Document section:
This documentation is for an older version of the software. If you are using the current version of Cumulus Linux, this content may not be up to date. The current version of the documentation is available here. If you are redirected to the main page of the user guide, then this page may have been renamed; please search for it there.

Buffer and Queue Management

Hardware datapath configuration manages packet buffering, queueing, and scheduling in hardware. There are two configuration input files:

  • /etc/cumulus/datapath/traffic.conf, which describes priority groups and assigns the scheduling algorithm and weights

  • /etc/bcm.d/datapath/datapath.conf, which assigns buffer space and egress queues

Versions of these files prior to Cumulus Linux 2.1 are incompatible with Cumulus Linux 2.1 and later; using older files will cause switchd to fail to start and return an error that it cannot find the /var/lib/cumulus/rc.datapath file.

Each packet is assigned to an ASIC Class of Service (CoS) value based on the packet’s priority value stored in the 802.1p (Class of Service) or DSCP (Differentiated Services Code Point) header field. The packet is assigned to a priority group based on the CoS value.

Priority groups include:

  • Control: Highest priority traffic

  • Service: Second-highest priority traffic

  • Lossless: Traffic protected by priority flow control

  • Bulk: All remaining traffic

A lossless traffic group is protected from packet drops by configuring the datapath to use priority pause. A lossless priority group requires a port group configuration, which specifies the ports configured for priority flow control and the additional buffer space assigned to each port for packets in the lossless priority group.

The scheduler is configured to use a hybrid scheduling algorithm. It applies strict priority to control traffic queues and a weighted round robin selection from the remaining queues. Unicast packets and multicast packets with the same priority value are assigned to separate queues, which are assigned equal scheduling weights.

Records shown:
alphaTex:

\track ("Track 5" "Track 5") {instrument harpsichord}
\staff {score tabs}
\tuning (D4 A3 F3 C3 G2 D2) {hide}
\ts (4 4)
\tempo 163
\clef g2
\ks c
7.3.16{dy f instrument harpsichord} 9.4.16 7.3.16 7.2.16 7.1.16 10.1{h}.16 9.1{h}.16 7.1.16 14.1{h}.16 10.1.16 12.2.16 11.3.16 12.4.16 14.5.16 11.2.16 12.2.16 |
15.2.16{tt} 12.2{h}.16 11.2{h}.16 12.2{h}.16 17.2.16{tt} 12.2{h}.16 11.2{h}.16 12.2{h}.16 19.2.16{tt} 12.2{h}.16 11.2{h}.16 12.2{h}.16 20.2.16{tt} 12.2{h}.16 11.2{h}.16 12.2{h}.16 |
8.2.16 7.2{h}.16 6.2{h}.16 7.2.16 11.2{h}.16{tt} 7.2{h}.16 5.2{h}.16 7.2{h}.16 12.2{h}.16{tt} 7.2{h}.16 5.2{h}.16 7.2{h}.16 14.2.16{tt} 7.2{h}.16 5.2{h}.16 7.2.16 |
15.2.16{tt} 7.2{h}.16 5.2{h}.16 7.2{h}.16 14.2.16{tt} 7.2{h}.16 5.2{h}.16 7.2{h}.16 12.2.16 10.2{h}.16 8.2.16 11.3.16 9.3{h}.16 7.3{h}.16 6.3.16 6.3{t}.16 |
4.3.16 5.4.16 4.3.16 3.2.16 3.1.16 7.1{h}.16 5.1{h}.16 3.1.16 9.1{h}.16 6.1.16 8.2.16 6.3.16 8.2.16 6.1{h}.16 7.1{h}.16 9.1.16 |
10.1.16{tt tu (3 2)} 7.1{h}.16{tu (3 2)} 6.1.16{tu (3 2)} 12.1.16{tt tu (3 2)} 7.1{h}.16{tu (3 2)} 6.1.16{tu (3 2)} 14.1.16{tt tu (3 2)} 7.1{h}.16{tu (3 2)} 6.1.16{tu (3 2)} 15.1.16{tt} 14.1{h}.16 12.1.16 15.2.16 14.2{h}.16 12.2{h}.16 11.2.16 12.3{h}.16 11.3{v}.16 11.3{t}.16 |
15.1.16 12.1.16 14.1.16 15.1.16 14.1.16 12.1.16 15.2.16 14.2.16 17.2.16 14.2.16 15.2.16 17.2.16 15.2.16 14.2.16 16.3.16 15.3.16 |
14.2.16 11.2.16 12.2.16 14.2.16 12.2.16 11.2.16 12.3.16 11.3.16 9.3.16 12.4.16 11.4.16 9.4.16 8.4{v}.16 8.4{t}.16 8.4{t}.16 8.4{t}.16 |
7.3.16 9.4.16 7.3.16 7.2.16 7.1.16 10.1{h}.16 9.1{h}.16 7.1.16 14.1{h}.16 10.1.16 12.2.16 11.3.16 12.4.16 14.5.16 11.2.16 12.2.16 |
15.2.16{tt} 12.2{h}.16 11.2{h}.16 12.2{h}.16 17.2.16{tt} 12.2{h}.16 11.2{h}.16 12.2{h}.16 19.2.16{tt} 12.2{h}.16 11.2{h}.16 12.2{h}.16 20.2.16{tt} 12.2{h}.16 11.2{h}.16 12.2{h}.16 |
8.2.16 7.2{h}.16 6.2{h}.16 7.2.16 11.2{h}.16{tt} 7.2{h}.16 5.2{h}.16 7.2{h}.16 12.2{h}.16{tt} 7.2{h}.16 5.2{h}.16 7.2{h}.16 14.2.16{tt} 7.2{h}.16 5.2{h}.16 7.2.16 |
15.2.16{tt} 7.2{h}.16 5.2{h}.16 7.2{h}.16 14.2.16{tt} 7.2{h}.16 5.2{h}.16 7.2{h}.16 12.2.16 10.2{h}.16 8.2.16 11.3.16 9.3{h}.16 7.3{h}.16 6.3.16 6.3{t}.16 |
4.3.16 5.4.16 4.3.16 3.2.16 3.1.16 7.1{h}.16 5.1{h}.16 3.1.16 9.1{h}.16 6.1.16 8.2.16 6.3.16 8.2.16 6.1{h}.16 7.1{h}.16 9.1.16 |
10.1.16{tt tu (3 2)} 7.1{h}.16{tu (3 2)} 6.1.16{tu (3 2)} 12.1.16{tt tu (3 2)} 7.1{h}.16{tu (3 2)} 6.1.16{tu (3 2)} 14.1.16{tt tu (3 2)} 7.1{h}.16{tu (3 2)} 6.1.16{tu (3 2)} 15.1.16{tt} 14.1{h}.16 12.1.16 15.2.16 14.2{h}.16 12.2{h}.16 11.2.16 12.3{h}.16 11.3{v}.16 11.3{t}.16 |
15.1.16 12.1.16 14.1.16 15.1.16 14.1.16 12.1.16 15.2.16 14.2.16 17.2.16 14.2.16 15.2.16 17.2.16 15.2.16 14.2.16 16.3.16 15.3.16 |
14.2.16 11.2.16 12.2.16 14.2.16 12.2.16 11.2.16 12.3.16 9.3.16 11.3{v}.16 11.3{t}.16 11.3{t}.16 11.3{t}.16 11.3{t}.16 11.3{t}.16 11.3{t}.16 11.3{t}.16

Exercises to complete:
- 1) Which file on the buffer and queue management page assigns buffer space and egress queues?
- 2) Reproduce the stretch of the buffer and queue management page from "Hardware datapath configuration" through "the CoS value.".
- 3) Write the next part of the buffer and queue management page, starting after its last sentence.
The entries are separate material from the buffer and queue management page.

Responses:
- 1) /etc/bcm.d/datapath/datapath.conf

- 2)
Hardware datapath configuration manages packet buffering, queueing, and scheduling in hardware. There are two configuration input files:

  • /etc/cumulus/datapath/traffic.conf, which describes priority groups and assigns the scheduling algorithm and weights

  • /etc/bcm.d/datapath/datapath.conf, which assigns buffer space and egress queues

Versions of these files prior to Cumulus Linux 2.1 are incompatible with Cumulus Linux 2.1 and later; using older files will cause switchd to fail to start and return an error that it cannot find the /var/lib/cumulus/rc.datapath file.

Each packet is assigned to an ASIC Class of Service (CoS) value based on the packet’s priority value stored in the 802.1p (Class of Service) or DSCP (Differentiated Services Code Point) header field. The packet is assigned to a priority group based on the CoS value.

- 3)
Datapath configuration takes effect when you initialize switchd. Changes to the traffic.conf file require you to restart switchd .

Commands

If you modify the configuration in the /etc/cumulus/datapath/traffic.conf file, you must restart switchd for the changes to take effect:

cumulus@switch:~$ sudo systemctl restart switchd.service

Configuration Files

The following configuration applies to 10G, 40G, and 100G switches only (any switch on the Tomahawk, Trident II+ or Trident II platform).

  • /etc/cumulus/datapath/traffic.conf: The datapath configuration file.
Sample traffic.conf file (Click to expand)
cumulus@switch:~$ cat /etc/cumulus/datapath/traffic.conf
# 
# /etc/cumulus/datapath/traffic.conf
#                                                                              
 
# packet header field used to determine the packet priority level          
# fields include {802.1p, dscp}                                            
traffic.packet_priority_source = 802.1p                                    
                                        
# remark packet priority value                                             
# fields include {802.1p, none}                                            
traffic.remark_packet_priority = none                              
                                                                             
# packet priority values assigned to each internal cos value              
# internal cos values {cos_0..cos_7}                                   
# (internal cos 3 has been reserved for CPU-generated traffic)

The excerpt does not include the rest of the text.